Day 2 of the EAC/NIST Future of Voting Systems Symposium was a deep, deep dive into the policies, procedures and process behind standard-setting at the federal level. The morning was devoted to a discussion about how federal standards are developed and how market players (especially vendors and consumers) conform to them. It was truly fascinating to hear how different standards work in practice, especially since the speakers were so enthusiastic and detailed about the subject. [My highlight of the morning was the discovery that low-flush toilets are tested using Japanese bean paste.]
But it was in the afternoon, when the talk turned to voting system standards in particular, that things got interesting. During a series of panels, it became clear that there are still numerous unresolved issues in the federal certification and testing process, including:
- How broadly to define a "voting system" for the purposes of testing, i.e., whether to incorporate new technologies like e-pollbooks; and
- Whether to expand the types of testing required to include a wider family of "-ilities" - auditability, accessibility, usability, etc. - in order to ensure that such features are "baked in" to voting systems and merely added on at the back end.
Near the end of the day, however, an issue emerged which has been percolating for some time in the field: namely, whether certification is still working for states. At numerous points during the afternoon, election officials like Michigan's Chris Thomas expressed concern about the slow pace of standard-setting and testing and suggested that jurisdictions may look elsewhere - for example, to interstate testing compacts - to achieve the same kind of regulatory protection that the the current regime is supposed to accomplish.

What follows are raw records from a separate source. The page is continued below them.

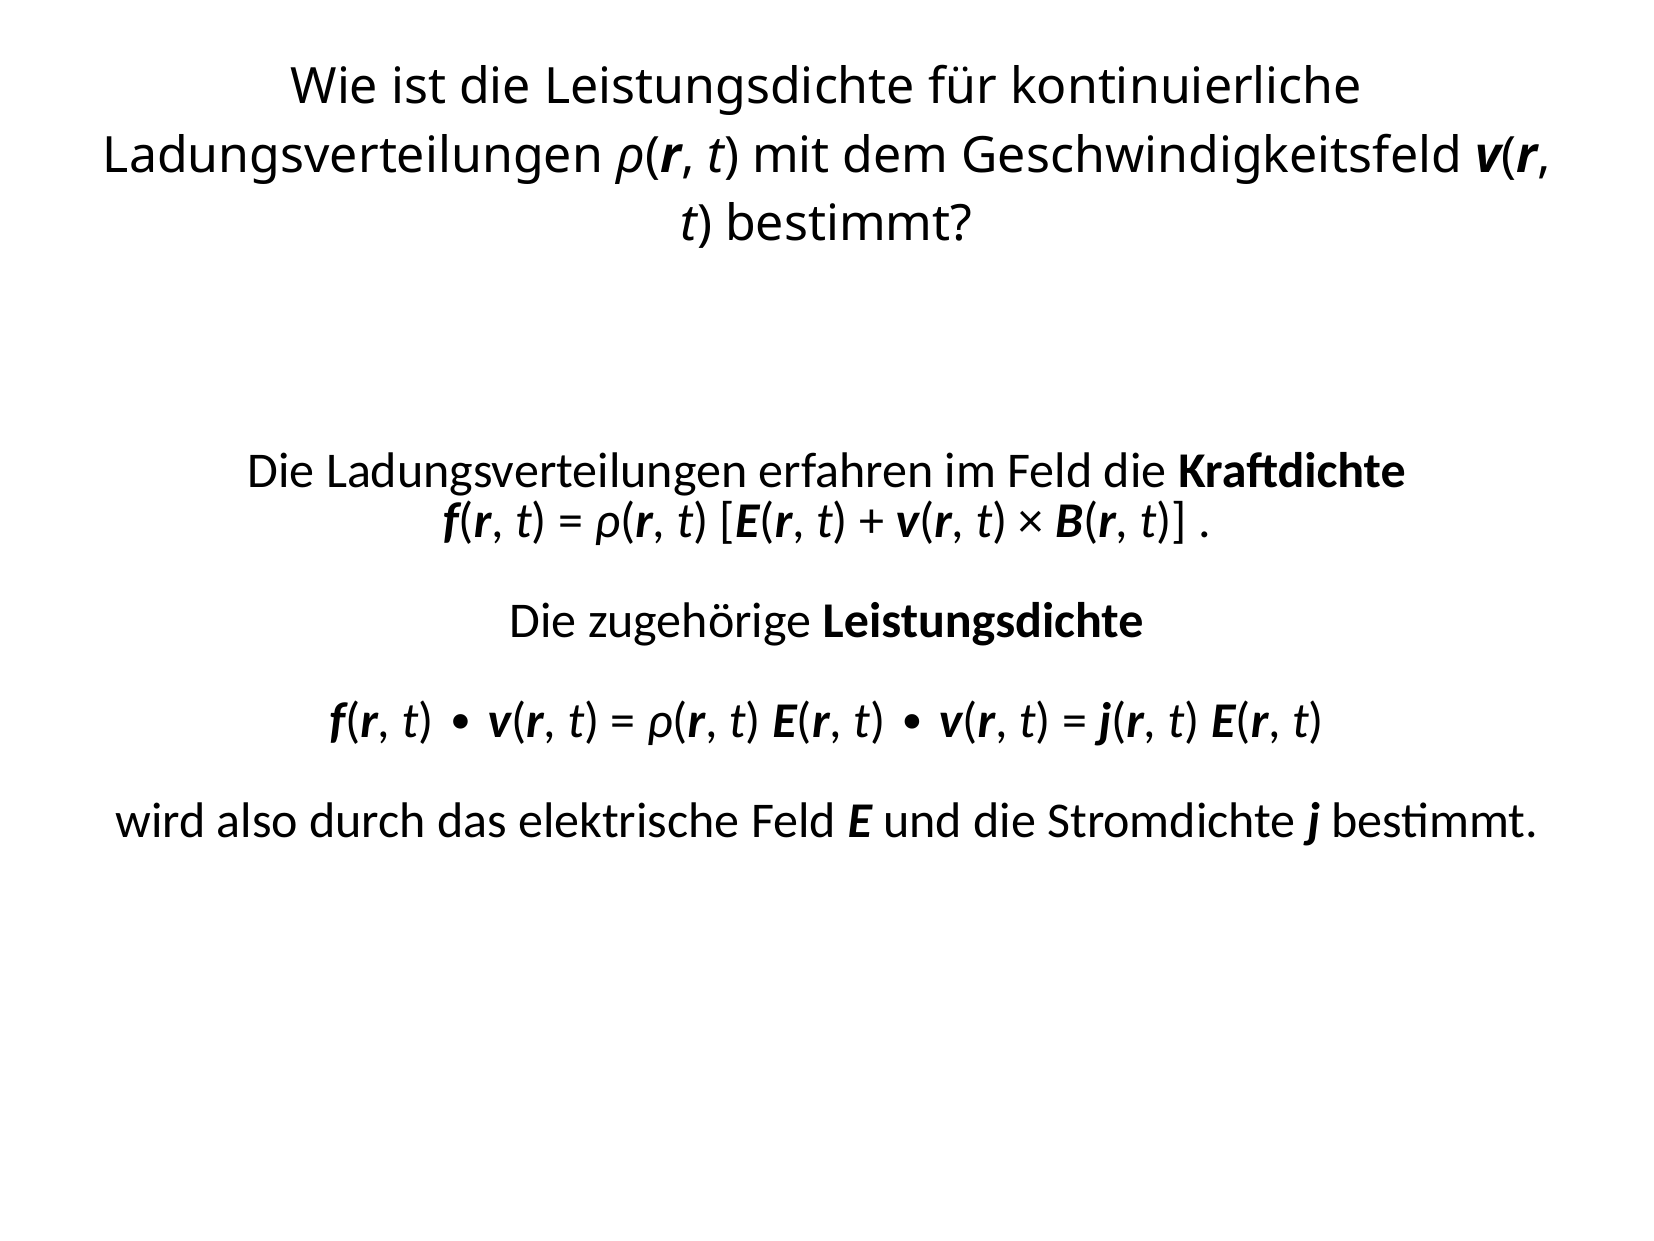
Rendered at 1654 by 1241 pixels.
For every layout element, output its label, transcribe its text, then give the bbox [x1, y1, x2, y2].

title Wie ist die Leistungsdichte für kontinuierliche Ladungsverteilungen ρ(r, t) mit dem Geschwindigkeitsfeld v(r, t) bestimmt? [82, 49, 1571, 257]
subtitle Die Ladungsverteilungen erfahren im Feld die Kraftdichte f(r, t) = ρ(r, t) [E(r, t) + v(r, t) × B(r, t)] . Die zugehörige Leistungsdichte f(r, t) ∙ v(r, t) = ρ(r, t) E(r, t) ∙ v(r, t) = j(r, t) E(r, t) wird also durch das elektrische Feld E und die Stromdichte j bestimmt. [82, 290, 1571, 1010]
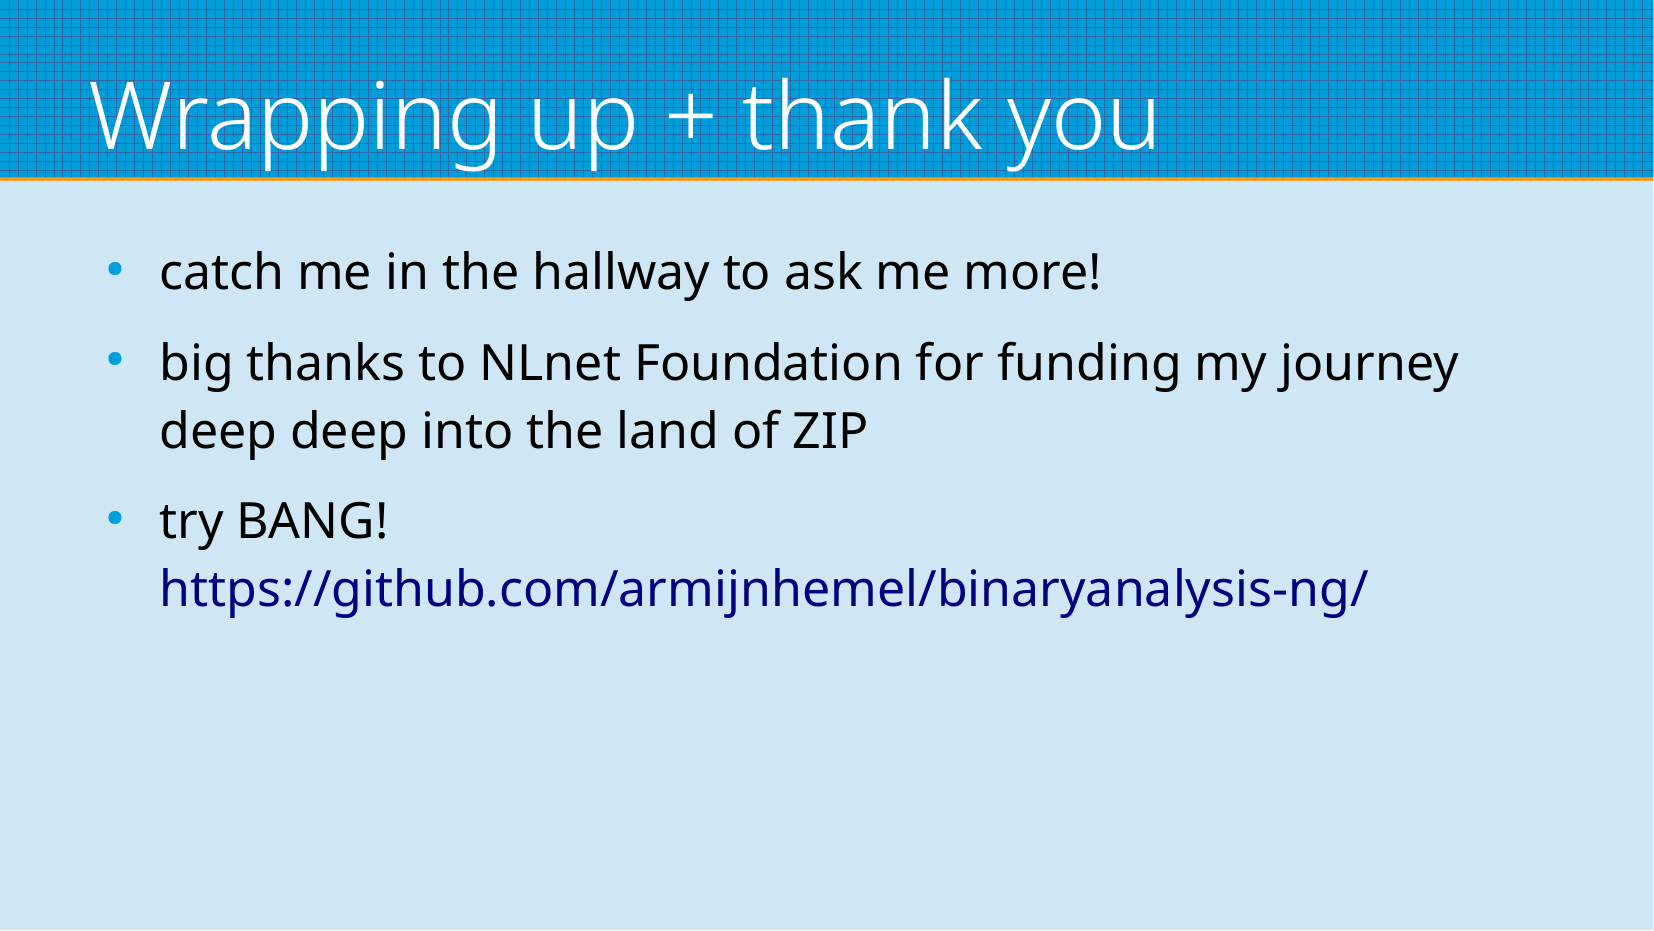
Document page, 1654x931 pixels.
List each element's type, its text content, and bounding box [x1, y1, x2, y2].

title Wrapping up + thank you [88, 14, 1565, 178]
list catch me in the hallway to ask me more! big thanks to NLnet Foundation for funding my journey deep deep into the land of ZIP try BANG! https://github.com/armijnhemel/binaryanalysis-ng/ [88, 236, 1565, 813]
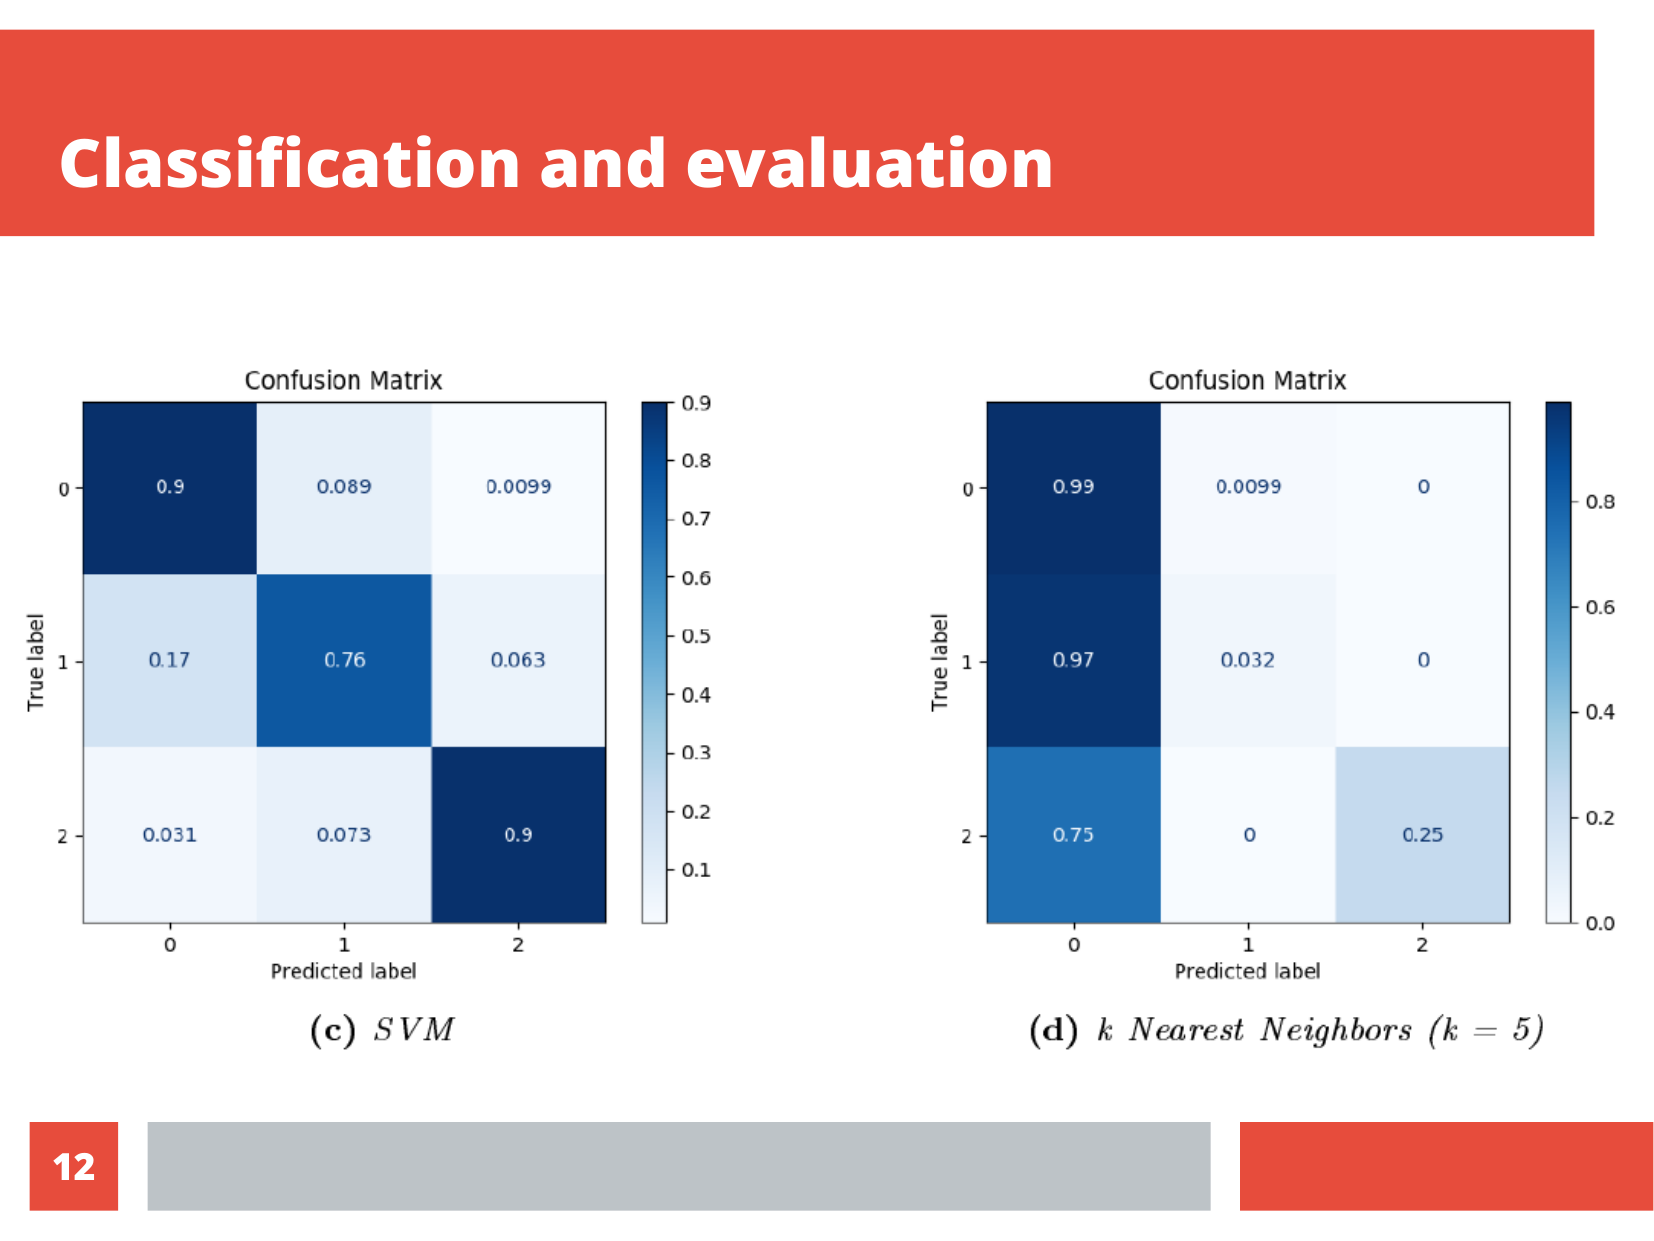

It's difficult to overstate how important this is; remember, the federal standards are "Voluntary", meaning that the only thing that makes them required is state law. [For example, New York's Robert Warren talked about how the state took the federal standards and changed all of the "shoulds" to "shalls".] If states feel like the current system isn't working then they may begin to wonder why they are requiring themselves to use it.
Indeed, some states are learning that they can move on without it: Washington State's Patty Murphy talked about how her state ended up provisionally certifying new equipment for multiple years because of the slow pace of standard development and adoption. On Day 1, Los Angeles' Dean Logan and Austin, TX's Dana DeBeauvoir talked about their efforts to develop new voting systems as a response to a stalled market due (in part) to the lack of movement at the federal level. It certainly doesn't help that that the Election Assistance Commission lacks members and is thus severely limited in what it can accomplish; conferences like this week's symposium are important but won't take the place of a fully-functioning federal agency.
Consequently, the message from states and localities yesterday was simple: they need an answer about whether and how federal certification will work - and until they get that answer they are leery of any effort to expand the scope of federal testing. If they don't get their answer soon, you can expect to see many more questions about the future of the federal regime - and if they don't get the response they're looking for, we could see states and localities deciding that they "should go."